Nationwide Mutual Insurance Company v. Davis

245 S.E.2d 322 | Ga. Ct. App. | 1978

146 Ga. App. 68 (1978)
245 S.E.2d 322

NATIONWIDE MUTUAL INSURANCE COMPANY et al.
v.
DAVIS.

55662.

Court of Appeals of Georgia.

Argued April 5, 1978.
Decided April 25, 1978.
Rehearing Denied May 22, 1978.

Skinner, Wilson, Beals & Strickland, Warner R. Wilson, Jr., Donald F. Walton, for appellants.

Hutto, Palmatary & Magda, B. Michael Magda, Bouhan, Williams & Levy, B. H. Levy, Jr., for appellee.

WEBB, Judge.

This is a workmen's compensation case stemming from Realco Wrecking Company's contracting with an urban renewal authority to demolish and remove buildings from the renewal area. Prior to completion of the demolition of the Glynn Distributor building Realco sold to Jax Car Wash Mfg., Inc. the right to demolish and remove the building or any part of it. Jax, in turn, sold the right to demolish and remove a portion of the building, a concrete block wall, to Reverend Jesse Adkins. In order to remove the wall Adkins employed claimant, and while dismantling the wall he was injured. The administrative law judge found that Adkins had only two employees and was not subject to the Act, and that under Code Ann. § 114-112 Jax became primarily liable as the "intermediate contractor" and Realco secondarily liable as the "principal contractor." Jax' appeal was unsuccessful up the line, and we likewise affirm.

1. The finding that Adkins, the immediate employer, had only two employees was supported by evidence, and consequently claimant was not required to pursue the claim against him but could proceed directly against the "intermediate" and "principal" contractors. Code Ann. § 114-112.
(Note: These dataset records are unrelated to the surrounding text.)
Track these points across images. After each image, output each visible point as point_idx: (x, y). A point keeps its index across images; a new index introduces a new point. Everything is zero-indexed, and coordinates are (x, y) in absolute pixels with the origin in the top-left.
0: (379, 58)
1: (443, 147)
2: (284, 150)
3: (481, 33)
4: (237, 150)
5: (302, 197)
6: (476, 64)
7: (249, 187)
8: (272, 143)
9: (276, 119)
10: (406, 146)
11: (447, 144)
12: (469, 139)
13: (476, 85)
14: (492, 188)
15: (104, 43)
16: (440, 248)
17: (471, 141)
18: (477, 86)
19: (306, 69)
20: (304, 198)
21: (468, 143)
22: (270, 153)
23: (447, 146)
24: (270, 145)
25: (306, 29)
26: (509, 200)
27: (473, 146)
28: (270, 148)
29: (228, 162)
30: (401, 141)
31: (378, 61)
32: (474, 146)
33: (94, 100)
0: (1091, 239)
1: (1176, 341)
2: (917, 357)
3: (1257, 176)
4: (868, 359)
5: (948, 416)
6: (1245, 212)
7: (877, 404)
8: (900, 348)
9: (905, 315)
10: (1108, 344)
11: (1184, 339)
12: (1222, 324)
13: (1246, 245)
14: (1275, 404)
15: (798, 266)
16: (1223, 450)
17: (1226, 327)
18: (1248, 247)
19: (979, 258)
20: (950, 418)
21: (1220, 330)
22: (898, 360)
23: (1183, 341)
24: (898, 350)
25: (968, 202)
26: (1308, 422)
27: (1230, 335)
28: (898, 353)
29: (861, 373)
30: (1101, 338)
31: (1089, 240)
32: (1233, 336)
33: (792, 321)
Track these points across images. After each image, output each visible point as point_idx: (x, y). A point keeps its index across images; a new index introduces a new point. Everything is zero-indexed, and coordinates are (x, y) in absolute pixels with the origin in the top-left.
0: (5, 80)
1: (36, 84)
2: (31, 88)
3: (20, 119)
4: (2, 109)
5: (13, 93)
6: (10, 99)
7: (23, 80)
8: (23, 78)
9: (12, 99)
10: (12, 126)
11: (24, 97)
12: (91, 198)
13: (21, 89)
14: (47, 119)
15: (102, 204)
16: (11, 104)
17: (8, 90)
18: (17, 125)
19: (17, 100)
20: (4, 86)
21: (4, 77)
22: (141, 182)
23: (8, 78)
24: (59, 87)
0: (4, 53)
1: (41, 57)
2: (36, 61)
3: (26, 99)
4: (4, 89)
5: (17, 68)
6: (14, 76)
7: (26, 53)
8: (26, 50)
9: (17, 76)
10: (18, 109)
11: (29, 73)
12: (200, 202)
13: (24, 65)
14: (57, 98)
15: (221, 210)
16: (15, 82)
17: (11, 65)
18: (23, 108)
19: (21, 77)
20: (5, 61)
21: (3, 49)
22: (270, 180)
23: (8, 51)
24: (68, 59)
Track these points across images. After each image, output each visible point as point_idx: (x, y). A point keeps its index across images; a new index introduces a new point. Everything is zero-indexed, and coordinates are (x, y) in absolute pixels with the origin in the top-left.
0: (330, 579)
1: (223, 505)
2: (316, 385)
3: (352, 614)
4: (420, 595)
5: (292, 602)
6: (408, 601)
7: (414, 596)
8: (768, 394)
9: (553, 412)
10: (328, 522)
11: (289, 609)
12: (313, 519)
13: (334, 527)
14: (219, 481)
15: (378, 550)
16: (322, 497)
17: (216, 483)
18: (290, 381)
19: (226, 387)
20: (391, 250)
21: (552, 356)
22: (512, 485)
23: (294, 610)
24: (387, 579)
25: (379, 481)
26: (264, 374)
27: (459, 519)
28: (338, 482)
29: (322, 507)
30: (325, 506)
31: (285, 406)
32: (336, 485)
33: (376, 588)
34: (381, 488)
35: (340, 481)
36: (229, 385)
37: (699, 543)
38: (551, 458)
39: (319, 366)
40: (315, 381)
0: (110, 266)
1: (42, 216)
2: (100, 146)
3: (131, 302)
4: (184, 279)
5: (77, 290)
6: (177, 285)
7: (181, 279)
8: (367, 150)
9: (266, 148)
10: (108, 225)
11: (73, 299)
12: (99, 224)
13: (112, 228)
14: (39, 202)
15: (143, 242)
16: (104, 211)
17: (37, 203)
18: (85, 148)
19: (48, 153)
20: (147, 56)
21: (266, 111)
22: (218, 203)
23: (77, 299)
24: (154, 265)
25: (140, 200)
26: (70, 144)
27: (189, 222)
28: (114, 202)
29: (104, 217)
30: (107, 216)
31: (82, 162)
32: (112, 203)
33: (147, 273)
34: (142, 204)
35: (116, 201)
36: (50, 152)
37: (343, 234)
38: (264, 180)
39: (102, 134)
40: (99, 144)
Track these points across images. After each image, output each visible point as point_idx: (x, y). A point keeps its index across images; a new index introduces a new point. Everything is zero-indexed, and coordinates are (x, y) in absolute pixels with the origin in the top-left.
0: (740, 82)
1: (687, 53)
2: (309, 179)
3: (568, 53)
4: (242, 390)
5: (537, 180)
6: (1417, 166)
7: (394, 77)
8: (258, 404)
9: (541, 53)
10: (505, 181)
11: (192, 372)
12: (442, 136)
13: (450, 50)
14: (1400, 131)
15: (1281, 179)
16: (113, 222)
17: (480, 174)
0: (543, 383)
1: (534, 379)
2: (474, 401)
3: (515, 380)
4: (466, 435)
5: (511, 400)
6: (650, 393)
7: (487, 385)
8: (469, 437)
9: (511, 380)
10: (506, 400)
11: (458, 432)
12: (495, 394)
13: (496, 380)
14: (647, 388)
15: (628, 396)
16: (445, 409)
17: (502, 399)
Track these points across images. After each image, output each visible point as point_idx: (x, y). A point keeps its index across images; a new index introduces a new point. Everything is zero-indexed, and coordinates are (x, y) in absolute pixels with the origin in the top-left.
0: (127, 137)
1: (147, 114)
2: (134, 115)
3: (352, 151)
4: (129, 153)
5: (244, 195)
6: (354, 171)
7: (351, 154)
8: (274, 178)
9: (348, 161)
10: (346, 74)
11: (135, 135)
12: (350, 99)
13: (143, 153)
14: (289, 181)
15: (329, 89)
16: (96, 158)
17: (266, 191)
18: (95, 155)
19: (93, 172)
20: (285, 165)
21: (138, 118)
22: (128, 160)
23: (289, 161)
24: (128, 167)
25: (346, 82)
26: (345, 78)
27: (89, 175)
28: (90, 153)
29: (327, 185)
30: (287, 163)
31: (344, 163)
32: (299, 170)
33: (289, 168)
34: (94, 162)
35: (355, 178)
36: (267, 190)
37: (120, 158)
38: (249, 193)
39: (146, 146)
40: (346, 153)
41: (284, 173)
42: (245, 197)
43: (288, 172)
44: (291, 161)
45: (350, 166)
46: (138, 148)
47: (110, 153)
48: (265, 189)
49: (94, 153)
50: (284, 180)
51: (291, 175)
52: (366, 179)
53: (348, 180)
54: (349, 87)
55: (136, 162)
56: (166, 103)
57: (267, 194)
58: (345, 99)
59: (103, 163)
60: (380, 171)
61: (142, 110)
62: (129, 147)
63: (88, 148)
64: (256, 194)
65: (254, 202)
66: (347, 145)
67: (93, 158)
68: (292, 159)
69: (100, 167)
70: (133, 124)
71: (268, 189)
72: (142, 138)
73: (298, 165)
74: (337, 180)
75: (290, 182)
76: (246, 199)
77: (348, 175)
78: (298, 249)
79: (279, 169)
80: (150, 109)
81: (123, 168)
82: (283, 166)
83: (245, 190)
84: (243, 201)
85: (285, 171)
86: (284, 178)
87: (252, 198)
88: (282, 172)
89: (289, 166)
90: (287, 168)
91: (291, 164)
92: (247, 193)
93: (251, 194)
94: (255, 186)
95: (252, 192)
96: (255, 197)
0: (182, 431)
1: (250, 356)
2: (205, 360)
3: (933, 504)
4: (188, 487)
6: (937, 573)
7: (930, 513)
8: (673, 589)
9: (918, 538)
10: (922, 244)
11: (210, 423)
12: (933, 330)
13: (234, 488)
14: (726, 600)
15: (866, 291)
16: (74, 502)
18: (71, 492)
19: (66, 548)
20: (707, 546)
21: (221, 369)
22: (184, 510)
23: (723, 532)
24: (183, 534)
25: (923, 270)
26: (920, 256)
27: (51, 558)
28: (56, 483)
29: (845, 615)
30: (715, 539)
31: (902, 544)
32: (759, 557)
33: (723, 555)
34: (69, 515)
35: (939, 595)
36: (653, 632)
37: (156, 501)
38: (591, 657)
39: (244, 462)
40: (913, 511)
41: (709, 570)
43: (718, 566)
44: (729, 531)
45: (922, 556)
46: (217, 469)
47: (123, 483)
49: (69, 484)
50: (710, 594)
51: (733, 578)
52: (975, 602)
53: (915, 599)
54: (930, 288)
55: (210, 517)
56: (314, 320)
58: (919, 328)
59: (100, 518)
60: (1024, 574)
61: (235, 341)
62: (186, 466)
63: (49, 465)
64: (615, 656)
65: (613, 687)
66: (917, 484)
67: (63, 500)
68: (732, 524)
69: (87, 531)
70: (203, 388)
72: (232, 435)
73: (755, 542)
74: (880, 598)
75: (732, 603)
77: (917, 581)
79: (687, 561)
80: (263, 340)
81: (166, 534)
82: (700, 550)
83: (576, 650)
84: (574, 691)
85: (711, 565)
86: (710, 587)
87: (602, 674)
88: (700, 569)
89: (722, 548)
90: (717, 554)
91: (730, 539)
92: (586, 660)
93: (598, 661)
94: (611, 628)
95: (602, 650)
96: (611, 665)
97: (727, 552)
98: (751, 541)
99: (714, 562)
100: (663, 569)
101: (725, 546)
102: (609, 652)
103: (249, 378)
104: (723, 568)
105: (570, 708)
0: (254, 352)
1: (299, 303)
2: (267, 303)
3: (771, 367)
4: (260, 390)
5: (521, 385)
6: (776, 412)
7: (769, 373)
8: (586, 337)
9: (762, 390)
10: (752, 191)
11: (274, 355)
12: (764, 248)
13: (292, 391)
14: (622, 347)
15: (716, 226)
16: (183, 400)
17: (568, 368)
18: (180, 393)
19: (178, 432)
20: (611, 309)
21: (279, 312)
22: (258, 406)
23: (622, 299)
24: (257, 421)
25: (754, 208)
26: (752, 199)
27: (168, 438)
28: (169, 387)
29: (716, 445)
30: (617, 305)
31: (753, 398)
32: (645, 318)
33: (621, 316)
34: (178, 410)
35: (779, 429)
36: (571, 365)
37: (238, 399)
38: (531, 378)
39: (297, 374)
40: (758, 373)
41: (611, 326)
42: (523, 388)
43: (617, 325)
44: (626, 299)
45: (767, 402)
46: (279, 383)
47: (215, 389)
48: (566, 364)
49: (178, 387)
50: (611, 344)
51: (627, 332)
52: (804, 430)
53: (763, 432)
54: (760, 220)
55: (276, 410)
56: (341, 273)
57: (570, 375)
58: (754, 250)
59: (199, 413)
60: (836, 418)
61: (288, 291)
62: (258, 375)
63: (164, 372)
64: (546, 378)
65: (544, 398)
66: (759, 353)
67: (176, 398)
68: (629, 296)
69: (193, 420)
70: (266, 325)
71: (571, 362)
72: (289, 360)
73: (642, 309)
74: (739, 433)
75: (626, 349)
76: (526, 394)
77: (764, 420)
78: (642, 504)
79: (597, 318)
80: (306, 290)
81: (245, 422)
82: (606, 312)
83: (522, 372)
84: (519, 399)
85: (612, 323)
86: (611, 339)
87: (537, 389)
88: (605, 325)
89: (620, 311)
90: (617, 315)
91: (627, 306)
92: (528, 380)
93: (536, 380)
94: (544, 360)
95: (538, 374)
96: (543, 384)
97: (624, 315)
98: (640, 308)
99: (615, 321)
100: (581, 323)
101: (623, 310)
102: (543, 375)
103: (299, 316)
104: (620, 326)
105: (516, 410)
2. As acknowledged by Jax in its brief, "anything that Jax chose not to remove would have to be removed by Realco under its contract with the [authority]." Pursuant to these contracts if neither Adkins nor Jax removed the wall, Realco was obligated to do so, so that in taking down the wall Adkins and claimant were performing work for which Realco was ultimately responsible under its contract with the authority. In these circumstances we conclude that even though the transactions bore an element of sale and were in the form of demolition-salvage contracts rather than in the more customary forms of subcontracting, Realco, and in turn Jax, had in effect "sublet" in part the demolition work so that Adkins was properly termed a "subcontractor engaged upon the subject-matter of the contract" within the meaning of that *69 phrase as used in Code Ann § 114-112. Cf. Evans v. Hawkins, 114 Ga. App. 120 (150 SE2d 324) (1966) and cits. Here, as elsewhere, substance, and not form, controls, Fagelson v. Pfister Aluminum Corp., 109 Ga. App. 663, 665 (1) (137 SE2d 313) (1964), and the various tribunals below properly held that Realco and Jax were "statutory employers" under Code Ann. § 114-112.

Judgment affirmed. Quillian, P. J., and McMurray, J., concur.